> [Texte extrait]:
------------------------------------------------

L’Ukraine a le droit de se défendre, mais dans quel intérêt et de quelle manière ? L’élite ukrainienne appelle à « l’unité nationale ». Concrètement, cela signifie la défense du règne des oligarques qui, depuis l’indépendance, ont laissé l’Ukraine sauter d’une crise à l’autre. Alors qu’ils n’ont cessé de s’enrichir, le revenu moyen des ménages est désormais inférieur de 20 % à ce qu’il était en 2013.

------------------------------------------------

> [Données fournies]:
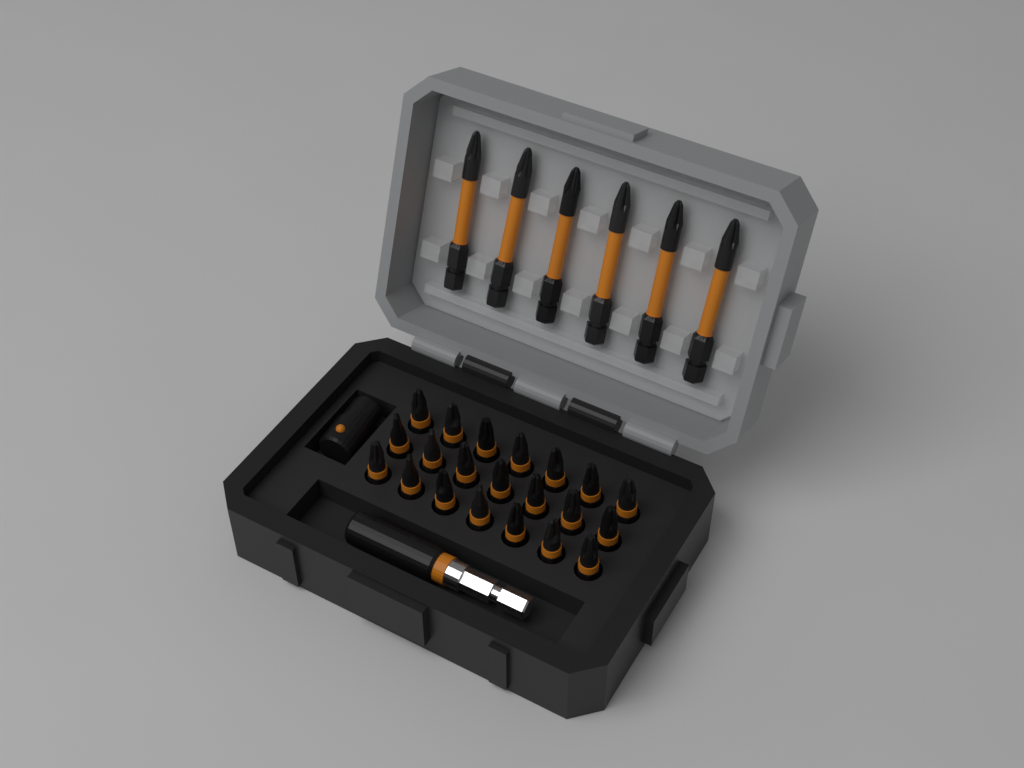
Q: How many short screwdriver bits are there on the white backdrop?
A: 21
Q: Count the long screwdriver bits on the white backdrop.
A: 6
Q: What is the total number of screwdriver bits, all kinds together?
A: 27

------------------------------------------------

> [Énoncé 1]:
Recopiez le passage du texte sur l'Ukraine qui va de « L’Ukraine a le » jusqu'à « était en 2013. » inclus.
> [Énoncé 2]:
Traduisez en anglais cette phrase du texte sur l'Ukraine : « L’Ukraine a le droit de se défendre, mais dans quel intérêt et de quelle manière ? »
> [Énoncé 3]:
Poursuivez le texte sur l'Ukraine et ses oligarques à la suite de sa dernière phrase.

> [Réponse rédigée 1]:
L’Ukraine a le droit de se défendre, mais dans quel intérêt et de quelle manière ? L’élite ukrainienne appelle à « l’unité nationale ». Concrètement, cela signifie la défense du règne des oligarques qui, depuis l’indépendance, ont laissé l’Ukraine sauter d’une crise à l’autre. Alors qu’ils n’ont cessé de s’enrichir, le revenu moyen des ménages est désormais inférieur de 20 % à ce qu’il était en 2013.

> [Réponse rédigée 2]:
Ukraine has the right to defend itself, but in whose interest and in what manner?

> [Réponse rédigée 3]:
Une attaque contre l’un d’entre nous est une attaque contre nous tous
Un puissant mouvement anti-guerre reposant sur l’unité de la classe ouvrière dans la défense de ses foyers et de ses lieux de travail pourrait lancer un appel de classe retentissant aux travailleurs en Ukraine, en Russie, aux États-Unis et ailleurs pour favoriser leur entrée en action afin de stopper la guerre. Cela exige un mouvement international, des manifestations de masse et même des grèves aux États-Unis, en Russie et dans les pays de l’OTAN. Le mouvement ouvrier a un rôle crucial à jouer pour s’opposer à quiconque tenterait de déclencher une guerre entre les peuples, non pas par pacifisme abstrait, mais dans le cadre du combat pour le renversement du système qui cause la guerre : le capitalisme.
- Non à la guerre en Ukraine !
- Impérialismes russe et américain : bas les pattes de l’Ukraine !
- Belgique hors de l’OTAN, l’OTAN hors de Belgique.
- Pas de militarisation de l’énergie : nationalisation du secteur sous contrôle ouvrier, dans toute la chaîne d’approvisionnement.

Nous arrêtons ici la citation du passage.